While there is dirty great asterisk next to it, Christchurch was awarded three games in the sport's showpiece tournament, including the opener between New Zealand and Sri Lanka.

The Black Caps will play twice more in Canterbury, once against South Africa at Hagley Oval in a warm-up game and at Lincoln's Bert Sutcliffe Oval against Zimbabwe. Sri Lanka also play South Africa at Hagley and Zimbabwe at Lincoln in warm-up games.

But, like Hagley's three World Cup games, the four warm-up matches are conditional on the Hagley Oval redevelopment going ahead.

A decision on that is currently with the Environment Court and is expected early next month.

If the Environment Court ruling is favourable the Council still need to award a lease and approve a scope of works.

Should the process fall down at any of those stages, Christchurch and Canterbury would lose its three Cup matches and four warm-up games, though would retain games in the 10-team qualifying tournament in late January next year featuring tier two nations playing for the final two spots in the tournament proper.

Head of the World Cup's New Zealand branch Therese Walsh confirmed a contingency plan was in place, but refused to elaborate.

"It's fair to say we've got contingency plans for every venue and city. We never know what's going to happen, just like Rugby World Cup. Those games belong in Christchurch and that's where they should stay," she said.

But it's not up to Walsh and should Christchurch lose the matches, the favoured back up plans would be to either spread Hagley Oval's games between other cities, probably Auckland, Wellington and Dunedin, or the less likely option of awarding them to the snubbed Queenstown.

Walsh, Christchurch mayor Bob Parker and Canterbury Cricket chief executive Lee Germon all remained hopeful the development would be given the green light.

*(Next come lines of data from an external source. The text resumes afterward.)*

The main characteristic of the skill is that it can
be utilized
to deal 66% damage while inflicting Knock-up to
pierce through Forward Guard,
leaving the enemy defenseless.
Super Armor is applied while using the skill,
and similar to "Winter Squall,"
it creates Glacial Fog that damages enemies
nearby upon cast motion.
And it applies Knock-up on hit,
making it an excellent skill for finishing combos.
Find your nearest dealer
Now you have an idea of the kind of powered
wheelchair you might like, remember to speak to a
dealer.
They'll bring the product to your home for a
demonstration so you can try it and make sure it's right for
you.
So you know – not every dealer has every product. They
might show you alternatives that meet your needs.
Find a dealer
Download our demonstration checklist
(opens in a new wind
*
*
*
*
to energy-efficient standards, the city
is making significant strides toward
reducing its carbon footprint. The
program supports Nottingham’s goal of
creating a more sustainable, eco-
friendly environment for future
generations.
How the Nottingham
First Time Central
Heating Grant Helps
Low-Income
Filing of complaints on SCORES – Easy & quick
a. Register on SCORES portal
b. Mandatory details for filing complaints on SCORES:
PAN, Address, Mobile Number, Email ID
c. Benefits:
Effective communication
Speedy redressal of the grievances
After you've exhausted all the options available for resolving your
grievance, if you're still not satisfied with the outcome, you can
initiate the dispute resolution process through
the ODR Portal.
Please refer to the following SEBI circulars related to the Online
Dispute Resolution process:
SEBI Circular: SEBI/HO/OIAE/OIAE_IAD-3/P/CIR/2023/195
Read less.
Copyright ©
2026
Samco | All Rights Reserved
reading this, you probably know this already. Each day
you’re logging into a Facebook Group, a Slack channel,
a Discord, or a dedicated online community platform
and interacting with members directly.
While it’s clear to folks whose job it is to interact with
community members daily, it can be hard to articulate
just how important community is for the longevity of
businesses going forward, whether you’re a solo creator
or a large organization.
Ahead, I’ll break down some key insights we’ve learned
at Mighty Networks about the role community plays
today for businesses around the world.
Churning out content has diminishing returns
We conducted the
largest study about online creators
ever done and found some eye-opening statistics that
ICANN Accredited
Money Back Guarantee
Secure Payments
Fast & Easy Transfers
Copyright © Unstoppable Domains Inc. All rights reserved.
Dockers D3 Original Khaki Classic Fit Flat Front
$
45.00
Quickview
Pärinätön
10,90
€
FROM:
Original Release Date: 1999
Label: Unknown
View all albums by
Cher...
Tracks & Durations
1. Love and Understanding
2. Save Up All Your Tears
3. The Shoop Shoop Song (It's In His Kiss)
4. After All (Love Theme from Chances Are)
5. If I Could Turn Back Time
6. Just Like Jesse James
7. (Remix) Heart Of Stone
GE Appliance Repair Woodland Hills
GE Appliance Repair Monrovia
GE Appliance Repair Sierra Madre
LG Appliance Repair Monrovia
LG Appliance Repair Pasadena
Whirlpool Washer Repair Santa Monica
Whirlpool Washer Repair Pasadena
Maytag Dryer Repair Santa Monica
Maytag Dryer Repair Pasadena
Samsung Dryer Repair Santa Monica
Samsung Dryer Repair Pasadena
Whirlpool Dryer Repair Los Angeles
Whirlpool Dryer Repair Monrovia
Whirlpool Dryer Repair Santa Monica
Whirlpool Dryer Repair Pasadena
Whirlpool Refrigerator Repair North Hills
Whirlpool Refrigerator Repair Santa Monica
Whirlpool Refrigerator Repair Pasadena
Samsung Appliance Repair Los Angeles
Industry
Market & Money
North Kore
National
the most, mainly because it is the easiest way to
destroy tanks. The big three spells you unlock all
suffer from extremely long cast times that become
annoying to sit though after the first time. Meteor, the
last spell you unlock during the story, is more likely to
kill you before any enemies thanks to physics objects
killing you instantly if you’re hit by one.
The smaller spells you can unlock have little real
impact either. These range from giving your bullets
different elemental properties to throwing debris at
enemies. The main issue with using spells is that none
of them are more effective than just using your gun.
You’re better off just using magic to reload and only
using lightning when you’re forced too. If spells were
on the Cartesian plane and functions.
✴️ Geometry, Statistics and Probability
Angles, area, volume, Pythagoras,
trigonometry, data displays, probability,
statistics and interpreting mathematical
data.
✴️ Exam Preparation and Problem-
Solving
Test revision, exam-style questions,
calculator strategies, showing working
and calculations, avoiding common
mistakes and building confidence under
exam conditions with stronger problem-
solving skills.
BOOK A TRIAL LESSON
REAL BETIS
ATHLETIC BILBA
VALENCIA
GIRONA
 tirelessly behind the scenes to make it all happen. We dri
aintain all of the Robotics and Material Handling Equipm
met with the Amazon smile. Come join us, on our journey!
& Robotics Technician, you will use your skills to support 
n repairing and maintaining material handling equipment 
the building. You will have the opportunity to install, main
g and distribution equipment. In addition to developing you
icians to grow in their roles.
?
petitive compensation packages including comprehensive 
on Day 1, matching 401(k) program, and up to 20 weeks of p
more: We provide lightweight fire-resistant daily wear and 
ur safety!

Walsh, who worked with the Rugby World Cup and was part of the "extremely tough" decision to move games away from Christchurch in 2011, was proud and excited for Christchurch to play a leading role in the 14-team, 49-game cricket tournament.

She was not the only one.

"Make no mistake, the ICC [International Cricket Council], the member nations, Australia, the team here in New Zealand, we all wanted the opening match to be in Christchurch," Walsh said.

It is understood as many as 10 cities bid for the opening game of the tournament yet Christchurch quickly emerged as the favoured choice.

"Part of [the decision] is absolutely because we feel it is the right thing to do and it's the perfect platform for Christchurch to beam around every television set in the world and say, 'look at us, look at us, we're fabulous'."

Cricket World Cup's New Zealand organisers said there was still plenty to arrange in terms of the opening ceremony and were reluctant to talk about it, but outgoing Christchurch mayor Parker let the cat out of the bag.

"It's not just the opening game, we're talking about the opening ceremony as well," he beamed.

Walsh then confirmed it was "absolutely" the organising committee's intention to host the opening ceremony in Christchurch, though details, including whether or not the ceremony would be on the same February 14 date as the opening game or if there would be a ceremony at the same time in Australia were yet to be confirmed.

Germon was cautiously pleased with the outcome, knowing there was still plenty of water left to cross under this particular bridge and was pleased with the dates too, around what will be the four-year anniversary of the deadly February 2011 earthquake.

"It's great news for cricket in our city... And around the February anniversary, that will mean a lot to the people of Christchurch."